We don't fully understand the complex, synergistic healing mechanisms of medicinal plants but one day we'll discover the way plant oils interact with the human body.
In the mean time, we can simply enjoy lavender in the garden, in the kitchen and to help us stay well.
Here's some easy ways to bring lavender into the kitchen:
Mix some dried lavender flowers into sugar (For each cup of sugar, use about 1 teaspoon of flower buds or to taste) Put into an air tight container and put it on your pantry shelf to steep. After a couple of weeks, you'll have gorgeous lavender sugar.
Experiment with your lavender sugar in any recipe that calls for regular sugar that might me extra delicious with a touch of lavender (think custard, vanilla cream pie, white grape jelly, apple pie, Sally Lunn bread, lemonade to name only a few). Or save your lavender sugar for your tea or coffee.
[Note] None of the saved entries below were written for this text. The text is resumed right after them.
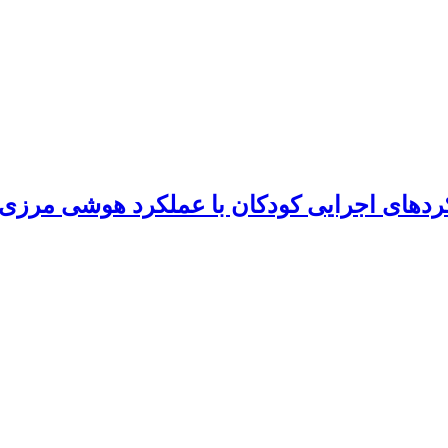
کردهای اجرایی کودکان با عملکرد هوشی مرزی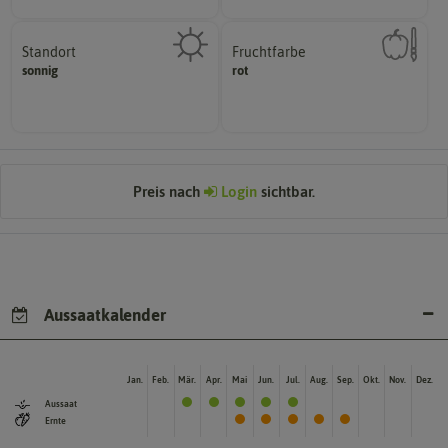
Standort
Fruchtfarbe
sonnig, vollsonnig)
hat.
sonnig
rot
Pflanze? (schattig, halbschattig,
sie nach dem Reifungsprozess
Wie viel Licht benötigt die
Die Farbe der reifen Frucht, die
Preis nach
Login
sichtbar.
Aussaatkalender
Jan.
Feb.
Mär.
Apr.
Mai
Jun.
Jul.
Aug.
Sep.
Okt.
Nov.
Dez.
Aussaat
Ernte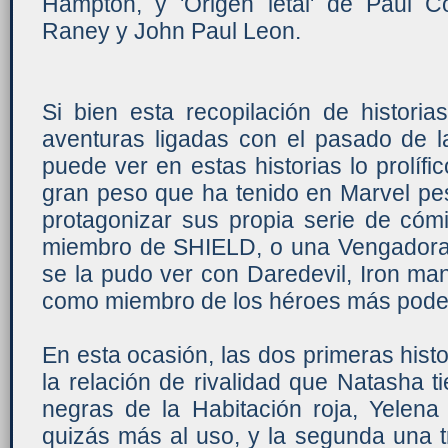
Hampton, y 'Origen letal' de Paul C
Raney y John Paul Leon.
Si bien esta recopilación de histori
aventuras ligadas con el pasado de l
puede ver en estas historias lo prolífi
gran peso que ha tenido en Marvel pes
protagonizar sus propia serie de có
miembro de SHIELD, o una Vengadora,
se la pudo ver con Daredevil, Iron man
como miembro de los héroes más poderos
En esta ocasión, las dos primeras hist
la relación de rivalidad que Natasha t
negras de la Habitación roja, Yelena
quizás más al uso, y la segunda una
Crush 1 tablespoon of dried lavender leaves and add it to your salt shaker to add a bit of lavender with every shake. Delicious on grilled meats, winter squash and chilled watermelon.
Add a couple of pinches of dried lavender to your pepper mill. As you grind your pepper, you'll grind a bit of elegance. Great on salad.
Uncork a bottle of medium sweet or sweet white wine. Poke 2 (4 inch long) sprigs of washed and dried culinary lavender into the bottle. Replace the cork and refrigerate at least overnight to let the flavors develop. Serve chilled.
Add a sprig or two of washed and dried culinary lavender to your favorite jar of honey. Use about 2 (3 inch) sprigs for an 8 oz jar. Use in your tea and on your toast.